Right now, ultra-high-throughput screening robots do the work to sift through potential molecules hunting for the right puzzle piece. They can get through about 100,000 compounds per day. Atomwise’s software can run 10-20 million per day.
“We’ve seen a shift in the world from scarcity to abundance,” Heifets said. “We now have synthesized on-demand libraries, and you can order something like 600 million molecules on the web. But you can’t test 600 million molecules physically. To grapple with the incredible success of the pharma manufacturing community, you need computational approaches.”
Although founded back in 2012, Atomwise has seen much of its growth in the past two years. The company struck partnerships with four large pharmaceutical companies, including Merck, multiple biotechs, and over 40 major research universities.
Heifets sees the company’s tech as a solution to the pharmaceutical industry’s ROI problem.
“The industry can’t keep going with negative ROIs much longer,” Heifets said. “We need new techniques. And we think – and have the data to back it up – that AI is a solution to those problems.”
That’s a statement that might raise some eyebrows in the biopharma community. There’s a bit of a debate over whether companies like Atomwise are overstating the power of AI to save drug designers time.
“The whole compound screening step is just another early thing in preclinical space; I’ve never seen a successful project in which it was a rate-limiting step. But ‘shave a few weeks off something at the very beginning’ isn’t as compelling an offer, is it?” Lowe wrote in a blog a few months ago.
Heifets, however, is convinced. After sending Lowe’s statements to Atomwise, Heifets wrote me this in an email:
“It’s commonly understood that the Lead Optimization step is the most expensive ($414 million versus a Phase III clinical trial at $314 million, in 2010 dollars).””
Although pharma is the “bigger economic opportunity,” Heifets said the company sees customers in both biopharma and agrochemical industries.
“The computer doesn’t know or care if the carbon atom is inside a human cell or a wheat cell,” Heifets said. “The question looks the same in biochemistry. Plus, adding agrochemical compounds makes the technology more robust, so we find it valuable.”
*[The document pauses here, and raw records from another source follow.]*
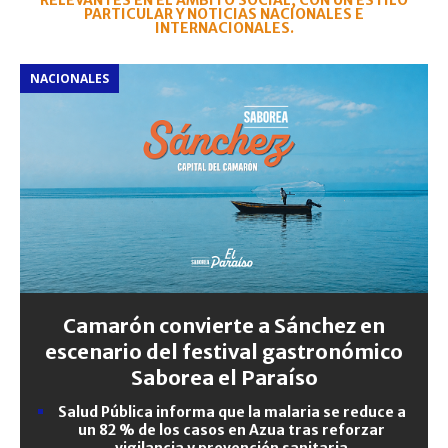
RELEVANTES EN EL ÁMBITO SOCIAL, CON UN ESTILO
PARTICULAR Y NOTICIAS NACIONALES E
INTERNACIONALES.
NACIONALES
Camarón convierte a Sánchez en
escenario del festival gastronómico
Saborea el Paraíso
Salud Pública informa que la malaria se reduce a
un 82 % de los casos en Azua tras reforzar
vigilancia y prevención sanitaria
The software was valuable enough to Monsanto, who led the Series A round.
“We chose to invest based on the impressive results we saw from Atomwise in our own hands,” Kiersten Stead, partner at Monsanto Growth Ventures, said in a statement. “Atomwise was able to find promising compounds against crop protection targets that are important areas of focus for agrochemical R&D.”
Atomwise, which employs 17 today, will use the new cash to scale, most likely doubling its staff by the end of the year and pushing the limits on the software’s capabilities.